• _Source excerpt_
══════════════════════════════
Fwd: rstan vs cmd stan speed

1,113 views
Skip to first unread message

Sebastian Weber

unread,
Aug 11, 2014, 4:19:59 PM8/11/14
to stan...@googlegroups.com
Hi!

As suggested by Daniel, here is the threat I started:

To add to this: I think rstan could be speed up considerably if it would know about the declared data types in a model. Right now - at least from what I get from the code - is that variable names (like arrays and their indices) get assembled from the strings in the csv files. This step is somewhat time-consuming and certainly not needed if the layout of the data could be derived from the Stan model, i.e. a array of a large size is much faster processed from a statement in the model file rather than processing the individual elements from the csv.

>
> Hi Bob!
>
> Sure, we can take it to the dev list. I am not sure if writing out files with Stan and then importing is faster. At least this would require a rewrite of the read_stan_csv function (writing the csv and importing with the read_stan_csv takes longer).
>
> From my fairly naive profiling with outputs to rstan::cout I got the impression that the time rstan takes longer in comparison to cmdstan comes from a couple of places. Quite surprisingly the vector<vector> construct to save the simulated values (common/recorder/values.hpp) does not appear to be the bottleneck, i.e. I replaced that with a flat storage where I did the indexing myself, but this did not help.
>
> To properly solve the problem, this would need a bit of profiling if the Rcpp code - but here I am lost as this would require R to be build in profiling mode as well from what I read. Is it possible to run the rstan<->stan thing without R? Then one could run a gdb session on it easily.
>
> Best,
> Sebastian
>
> Am 10.08.2014 um 19:29 schrieb Bob Carpenter <ca...@alias-i.com>:
>
>> I keep forgetting to hit reply-all to these messages not
>> to our lists. Is there a reason we're doing this all off-list?
══════════════════════════════
• _Task material_
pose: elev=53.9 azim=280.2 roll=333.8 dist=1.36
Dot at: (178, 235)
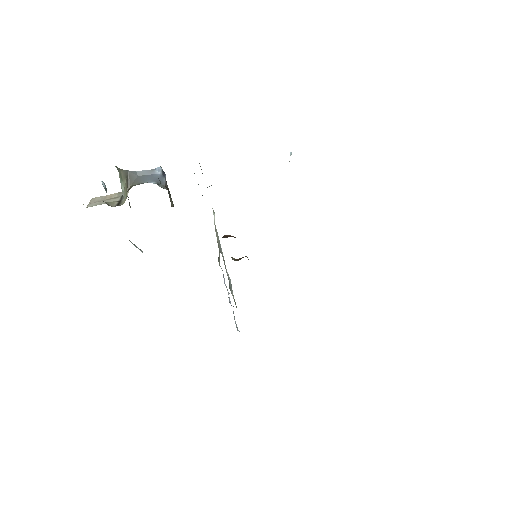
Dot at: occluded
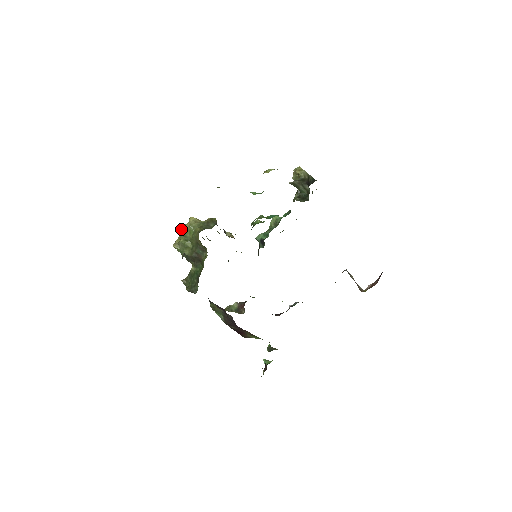
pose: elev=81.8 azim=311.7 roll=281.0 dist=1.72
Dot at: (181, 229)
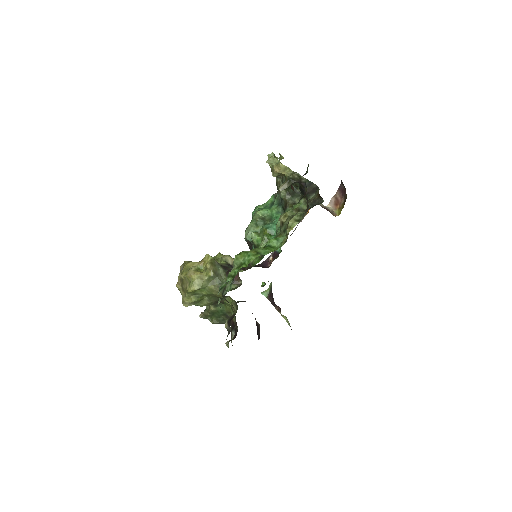
Dot at: (188, 292)
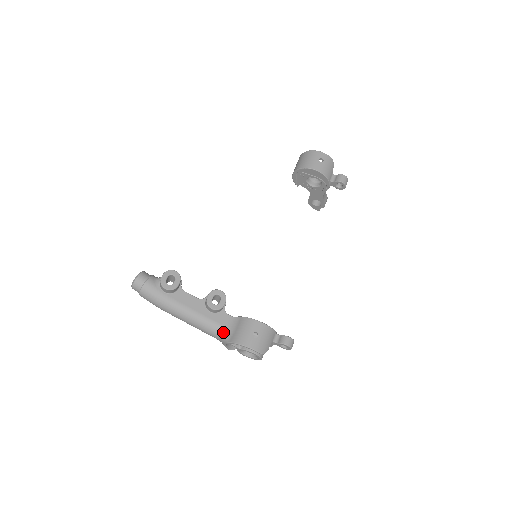
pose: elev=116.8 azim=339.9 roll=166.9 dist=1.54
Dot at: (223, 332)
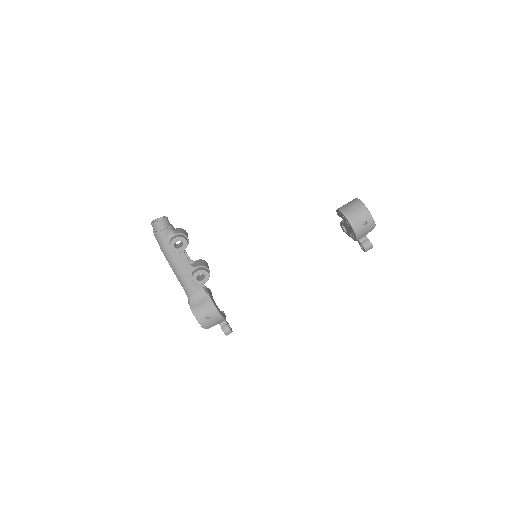
Dot at: (191, 296)
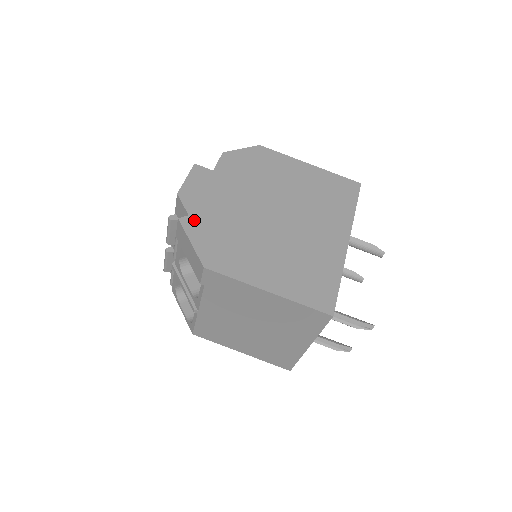
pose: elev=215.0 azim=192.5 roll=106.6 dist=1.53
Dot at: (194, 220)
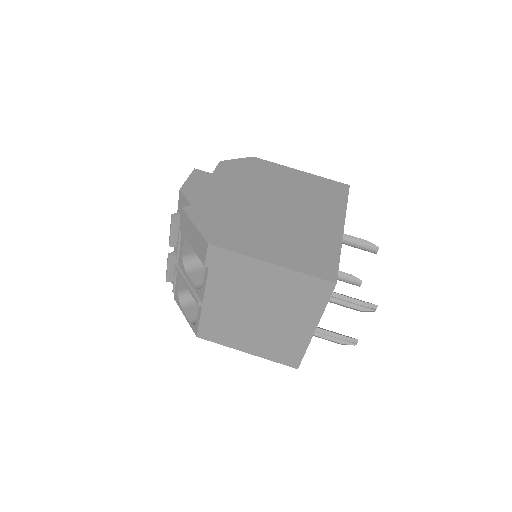
Dot at: (197, 209)
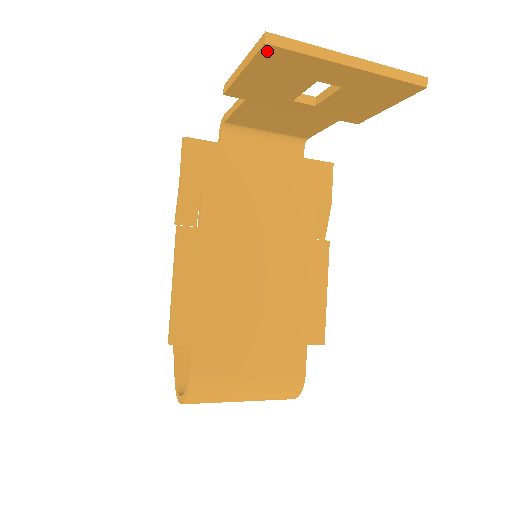
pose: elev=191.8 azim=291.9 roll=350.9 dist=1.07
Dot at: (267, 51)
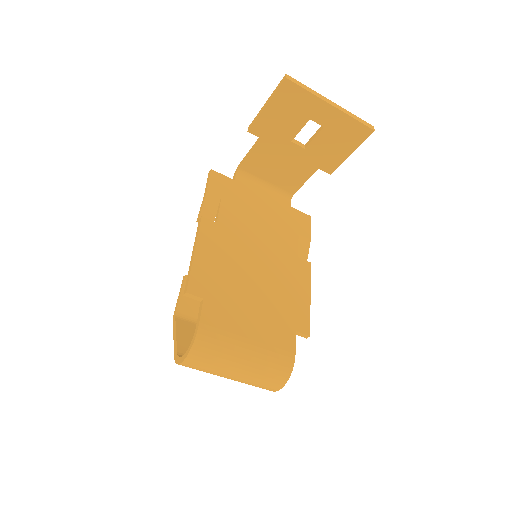
Dot at: (285, 85)
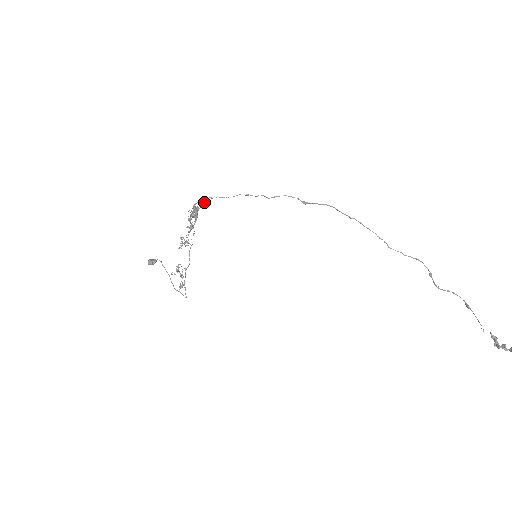
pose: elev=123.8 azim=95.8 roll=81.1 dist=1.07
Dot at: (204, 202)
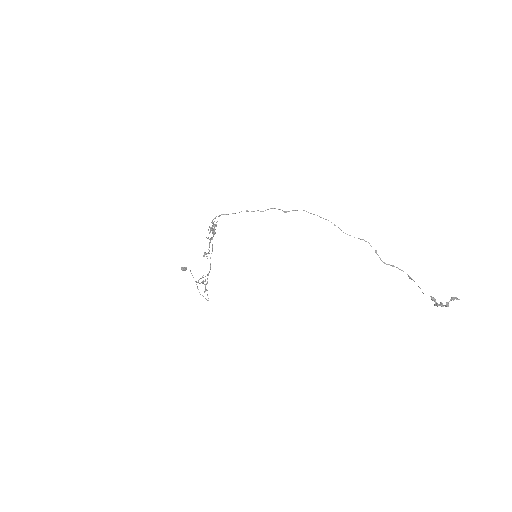
Dot at: occluded
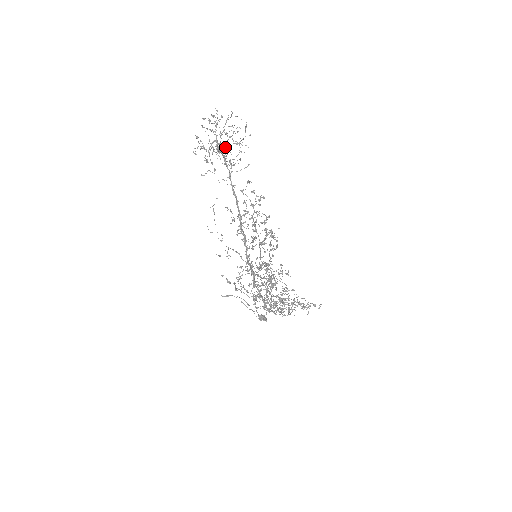
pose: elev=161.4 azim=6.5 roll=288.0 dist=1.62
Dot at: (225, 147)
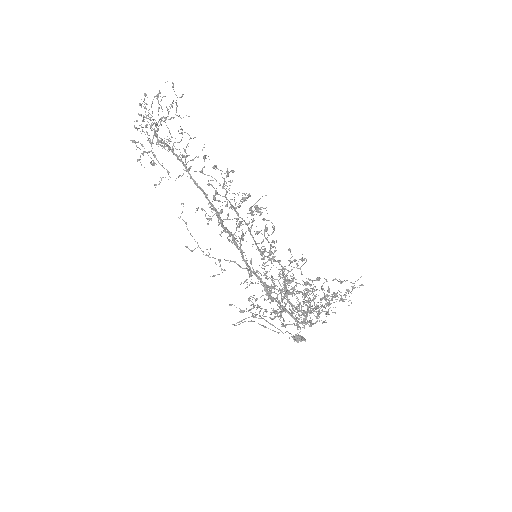
Dot at: (169, 138)
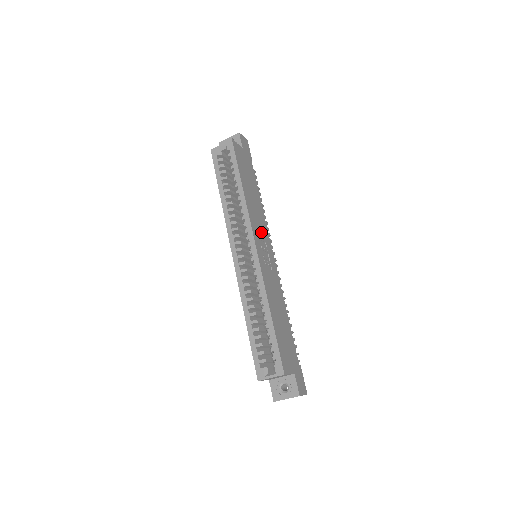
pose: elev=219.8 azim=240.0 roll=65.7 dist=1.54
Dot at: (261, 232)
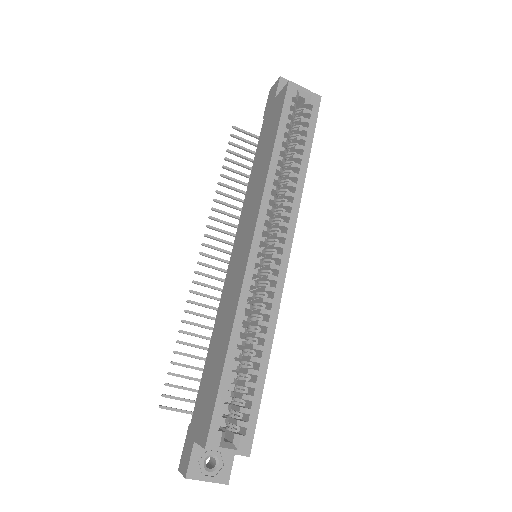
Dot at: occluded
══════════════════════════════
• _Work to do_
1. Quote the listing starting at its first line and ending at the line containing "Dot at: (191, 296)", both lines included. Omit the pictures from your reply.
2. Extend the forum thread on rstan versus CmdStan speed, picking up after its final line.
The forum thread and the listing are unrelated to each other.

• _Outputs by task_
1.
pose: elev=53.9 azim=280.2 roll=333.8 dist=1.36
Dot at: (178, 235)
Dot at: occluded
pose: elev=81.8 azim=311.7 roll=281.0 dist=1.72
Dot at: (181, 229)
Dot at: (188, 292)
pose: elev=116.8 azim=339.9 roll=166.9 dist=1.54
Dot at: (223, 332)
Dot at: (191, 296)

2.
>>
>> Here's what I just replied to Sebastian:
>>
>> One thing we could do is set up a mode whereby RStan
>> writes output to file. Then the runs won't be as slow,
>> and we'd take the hit all at once in reading in the data
>> structure --- not sure if it'd save time overall, but
>> it should allow more scalability, because everything
>> won't be copied around in memory.
>>
>> - Bob
>>
>> On Aug 10, 2014, at 7:41 AM, Sebastian Weber <sdw....@gmail.com> wrote:
>>
>>> Hi!
>>>
>>> This week I tried to solve the speed hit from rstan in comparison to cmd stan when you simulate lots of variables, but I am afraid I am running out of ideas where to look (I did „cout“-profiling all over in rstan but was not able to find out where the speed is effectively lost).
>>>
>>> Attached is an example which demonstrates that rstan is about 5x slower than cmdstan. I know R is slower, but it would be great if the performance hit is not that dramatic.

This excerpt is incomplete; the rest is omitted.